Session metadata (IChatSessionEntryMetadata in chatSessionStore.ts):

•sessionId, title, lastMessageDate
•initialLocation?: ChatAgentLocation — where chat was started
•isExternal?: boolean — background/cloud sessions
•hasPendingEdits?: boolean
•isEmpty?: boolean
•timing: IChatSessionTiming — created, lastRequestStarted, lastRequestEnded
•stats?: IChatSessionStats
•lastResponseState: ResponseModelState

"Copy All" format (from chatActions.ts stringifyItem()):

code

username: user message text

username: flattened response markdown (response.toString())
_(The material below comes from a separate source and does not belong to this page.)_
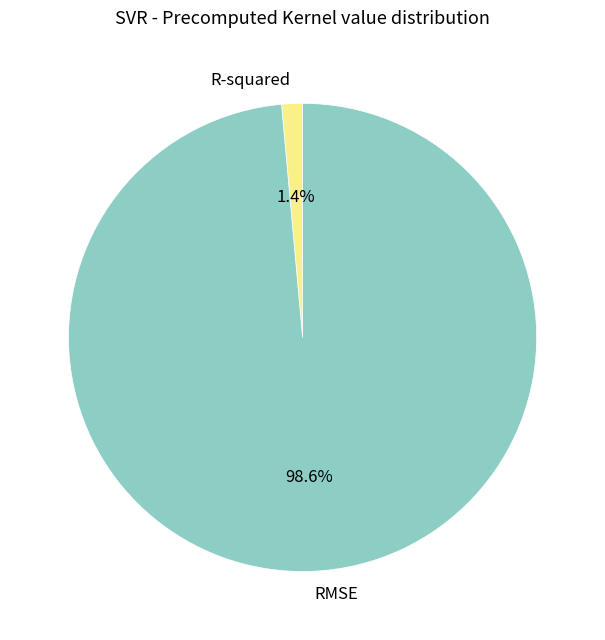

Which slice is the smallest?

R-squared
This is lossy — tool invocations, thinking blocks, inline references, and structured content are all flattened into plain markdown. No metadata is preserved.

Best practices

•Only implement handlers for events with meaningful content
•Skip internal/transient events (add to skip list with comment)
•Preserve original formatting where possible
•Add tests for each new handler
•Update _merge_content_blocks() if new kinds should stay standalone
•When adding metadata extraction (e.g., initialLocation), store it on ChatSession and propagate through to the database schema
•Consider whether new session types (terminal, notebook, editor) need different parsing logic than panel sessions
•Monitor the VS Code JSONL append-log format for structural changes separate from the flat JSON format
•Always add pretty-format handlers for new MCP/tool names in _build_tool_invocation() — bare tool names are unhelpful in the web viewer and markdown export
•When adding new tools, extract the most informative argument (e.g., query for search tools, path for file tools) into the invocation_message

Export parity notes

Our markdown export (markdown_exporter.py) is strictly more comprehensive than CLI --share:

Feature	Our export	CLI `--share`
Full session history	✅ All messages from `events.jsonl`	❌ Current turn only (post-compaction)
Tool invocations	✅ Inline with arguments	✅ With emoji status icons
Thinking blocks	✅ Noticed or included	❌ Not shown
Session metadata	✅ ID, workspace, path, edition, user	✅ ID, duration, timestamps
Code blocks	✅ Preserved	✅ Preserved

CLI --share cosmetic features (emoji role markers 👤💬, <details> for tool args, <sub>⏱️</sub> timing) are NOT worth adopting — they add noise without adding content.

Do not use copilot --share for comparison or research — it only exports the active turn after compaction. Use our own copilot-session-tools export for full session markdown.